Fluoride Toxicity Treatment & Management
- Author: Richard D Shin, MD; Chief Editor: Asim Tarabar, MD more...
For prehospital care, emergency medical services personnel should place patients with a known significant ingestion of fluoride on a cardiac monitor and establish intravenous (IV) access. IV calcium should be administered to patients with cardiac dysrhythmias.
In the emergency department, continue cardiac monitoring and perform an electrocardiogram. Correct electrolyte abnormalities, especially hyperkalemia, hypocalcemia, and hypomagnesemia. Correct calcium deficiencies with IV calcium chloride or calcium gluconate.

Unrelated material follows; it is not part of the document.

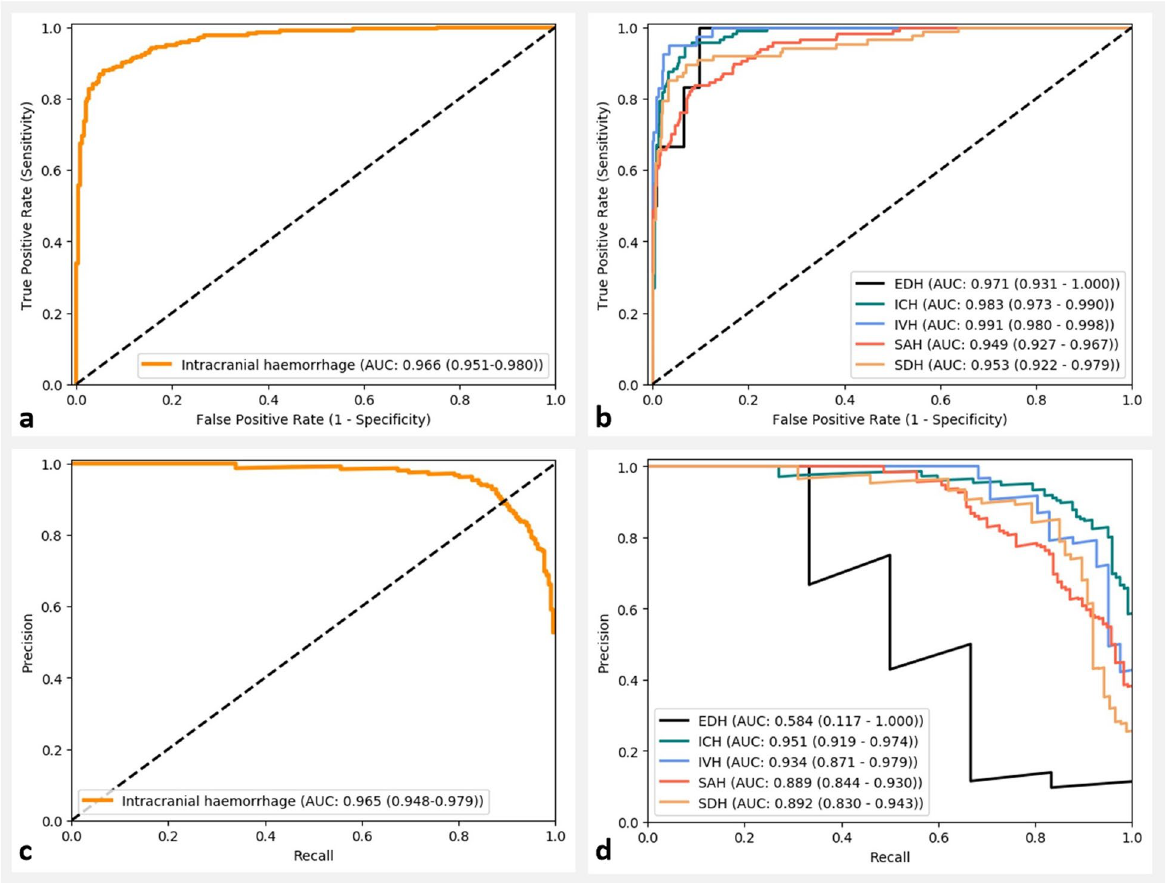
Fig. 2 ROC and PR curves for the deep learning model on the CQ500 dataset. The top two graphs show the ROC curves ( a intracranial haemorrhage; b each haemorrhage subtype). The bottom two graphs show the PR curves ( c intracranial haemorrhage; d each haemorrhage subtype). Ninety-five per cent confidence intervals are provided in parentheses for each AUC. AUC Area under the curve, EDH Extradural haemorrhage, ICH Intracerebral haemorrhage, IVH Intraventicular haemorrhage, PR Precision-recall, ROC Receiver operating characteristic, SAH Subarachnoid haemorrhage, SDH Subdural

Cardiac arrhythmias are difficult to treat because they do not respond to lidocaine, cardioversion, or defibrillation.
Perform gastric aspiration and lavage. Small-bore nasogastric tube aspiration, followed by lavage, is recommended because of the potential severity of this ingestion and the ineffective adsorption of fluoride to activated charcoal. Although fluoride does not bind to activated charcoal, use of activated charcoal still is recommended for patients with intentional ingestions when a polysubstance overdose is possible.
Lavage with milk or a solution containing calcium carbonate or magnesium hydroxide (eg, milk of magnesia) is theoretically attractive but has not been proven beneficial. Lavage with 1-5% calcium chloride solution has been recommended, to bind fluoride in the stomach. Gastric aspiration and lavage are most effective when instituted within 1 hour of ingestion. Hemodialysis is used for critically ill patients that are refractory to all other forms of treatment.
Consult a toxicologist or poison control center for current acute management recommendations. For intentional ingestions, consider psychiatric consultation after medical clearance.